今、写真といえば普通にはデジタルカメラで撮影したものを指すようになりました。私自身プライベートでの撮影は殆どがデジタルになっていて、その手軽さ便利さをしっかりと教授しています。
でも、やはり何かが違うのです。失われつつあるものを愛でるノスタルジーな感傷と言ってしまえばそれまでかもしれませんが。

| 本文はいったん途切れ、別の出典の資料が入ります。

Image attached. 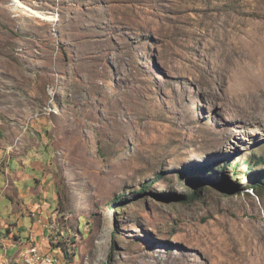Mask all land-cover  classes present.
<instances>
[{"label":"rangeland","instance_id":"rangeland-1","mask_svg":"<svg viewBox=\"0 0 264 264\" xmlns=\"http://www.w3.org/2000/svg\"><path fill=\"white\" fill-rule=\"evenodd\" d=\"M22 1L0 150L51 146L62 264H264V0Z\"/></svg>","mask_w":264,"mask_h":264},{"label":"crops","instance_id":"crops-1","mask_svg":"<svg viewBox=\"0 0 264 264\" xmlns=\"http://www.w3.org/2000/svg\"><path fill=\"white\" fill-rule=\"evenodd\" d=\"M15 149L6 157L0 150V169L7 178L0 190V264H21V252L31 245V236L44 251L57 250L51 246L55 244L51 223L60 222L61 216L53 150L27 147L19 155Z\"/></svg>","mask_w":264,"mask_h":264},{"label":"built area","instance_id":"built-area-1","mask_svg":"<svg viewBox=\"0 0 264 264\" xmlns=\"http://www.w3.org/2000/svg\"><path fill=\"white\" fill-rule=\"evenodd\" d=\"M53 229V235L51 237V242L56 243L58 240V235L62 229L58 228L56 222L51 223ZM56 236V239L54 238ZM31 245H29L25 250L21 252V264H62V258H60V253L58 250L44 251L35 241L34 236H31Z\"/></svg>","mask_w":264,"mask_h":264},{"label":"bare ground","instance_id":"bare-ground-1","mask_svg":"<svg viewBox=\"0 0 264 264\" xmlns=\"http://www.w3.org/2000/svg\"><path fill=\"white\" fill-rule=\"evenodd\" d=\"M15 1H16V3L14 4L15 9L21 11L24 14H27L32 17L40 18L43 20L52 21V22L59 20L57 15L49 14L41 10L35 9L31 7L30 5H27L26 3H24L22 0H15Z\"/></svg>","mask_w":264,"mask_h":264},{"label":"trees","instance_id":"trees-1","mask_svg":"<svg viewBox=\"0 0 264 264\" xmlns=\"http://www.w3.org/2000/svg\"><path fill=\"white\" fill-rule=\"evenodd\" d=\"M258 186H263V181L261 180V178H260V180H257V184L254 187L258 190V188H257ZM63 250H64L66 255L69 254V250L67 248H63Z\"/></svg>","mask_w":264,"mask_h":264}]
</instances>
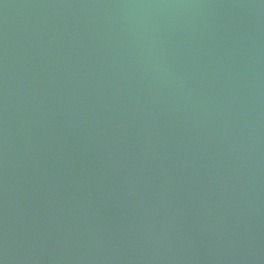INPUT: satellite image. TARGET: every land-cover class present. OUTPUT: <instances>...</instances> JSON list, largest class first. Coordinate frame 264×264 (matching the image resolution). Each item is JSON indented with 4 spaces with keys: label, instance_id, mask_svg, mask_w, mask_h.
<instances>
[{
    "label": "water",
    "instance_id": "1",
    "mask_svg": "<svg viewBox=\"0 0 264 264\" xmlns=\"http://www.w3.org/2000/svg\"><path fill=\"white\" fill-rule=\"evenodd\" d=\"M0 264H264V0H0Z\"/></svg>",
    "mask_w": 264,
    "mask_h": 264
}]
</instances>
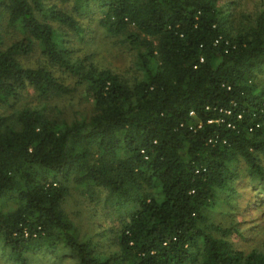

それでもアナログにしかできないことを追求したいとイースターエッグは考えるし、だから薬品の続く限り手焼き写真をお届けするつもりです。そしてもう一つ、アナログ写真で忘れてならないのが「エマルジョントランスファー」による写真表現。これはあまりに手間がかかること、そしてなかなかな経費がかかることが大きな理由で、イースターエッグでも商品としてお届けすることは出来ませんでした。そして今後もそうでしょう。しかし、こちらの方が手焼きよりも絶滅が速そうです。もう完全に危惧種の域を超えてしまいました。
この美しい写真を是非、お手元にいかがでしょう?今回頑張ってキャンペーン特典としてご用意いたしました。
※ 写真立てのデザインは、見本のもの以外に数種類同じテイストで同じ価値のあるものをご用意いたしております。どれになるかはお楽しみということで!!
撮影は「ハッセルブラッド」+「ポラロイドフィルム」のベストコンビで行います(^^;)
ハッセルブラッドは中型カメラ。スナップで使うカメラとは別次元の高画質が売りですが、大きく重いので残念ながらスナップには使うことはありません。そんな中型カメラの中でもハッセルのプラナーはとてもスイートな描写で有名なレンズです。今回撮影するレンズはまさにこのプラナー!一生の中でもプラナーで撮られるなんてそうそう無いのでは?是非この機会をお見逃しなく。
ポラロイドカメラは撮影後すぐに見ることの出来るカメラとして、デジタルカメラが出来るまで、本当に不可欠な存在でした。しかしデジタルカメラの普及と共に、その存在意義は急速に薄れて、今は本当に限られた用途でしか使われることがなくなりました。
ですが・・・このノスタルジックな描写は、普通のフィルムカメラや、ましてデジタルカメラとは完全に一線を画するもので、「この絵をこのまま無くしてはいけないよ」と思えるほどシュールなものなのです。

絵の部分だけを切り取ります

切り取った写真を摂氏72°のお湯に浸します。
徐々に乳剤面とベースの紙が剥離してきます。乳剤面が破れたり、くっついたりしないように気をつけて剥がしてゆきます。
完全に剥がれました!
乳剤面を移しかえる為のマテリアルを用意します。
イースターエッグでは今回、風合いの良いコットンペーパーにて行うことにしました。
しっかりとペーパーを濡らします。
準備が出来たら、いよいよエマルジョンをトランスファー(移動)します。
ただ載せ替えるのではなく、適度にゆがませたりしてより手作り感と一品物感を醸し出します。
出来ました。
しっかりと乾燥させればエマルジョントランスファーの出来上がりです。。
写真立てに飾るように裏紙を貼り仕上げます。
写真立てにいれれば出来上がり!
完成です!!
エマルジョントランスファーとはまさにアート。
剥離方式のポラロイドフィルムで撮影したポラロイド写真から作成する非常に芸術性の高い写真表現手法です。撮影、ポラロイド現像、適正な温度に管理されたお湯の中での化学変化・・・などなど全てを手作業に依存するこのアートは、デジタルとは全くの対極に位置し、真に「世界に一枚」だけの貴重なものなのです。
ポラロイドフィルムは、その知名度の割にあまり実態を知られていない商品です。
が、実際には非常に多くの種類が存在していました。その中でエマルジョントランスファーに使用できるのは本当にごく一部。しかも昨今のデジタル化の影響で、生産中止が相次ぎ、このタイプは方式そのものが古いためか、今一番リストラの影響を受けています。いづれにしても、普通のフィルムよりもかなり早い時期にポラロイドの供給は厳しくなると思われます。
私たちイースターエッグでは、手焼きと並ぶこのアナログ表現をこれからも出来る限り長く提供できるよう努力し続けたいとかんがえています。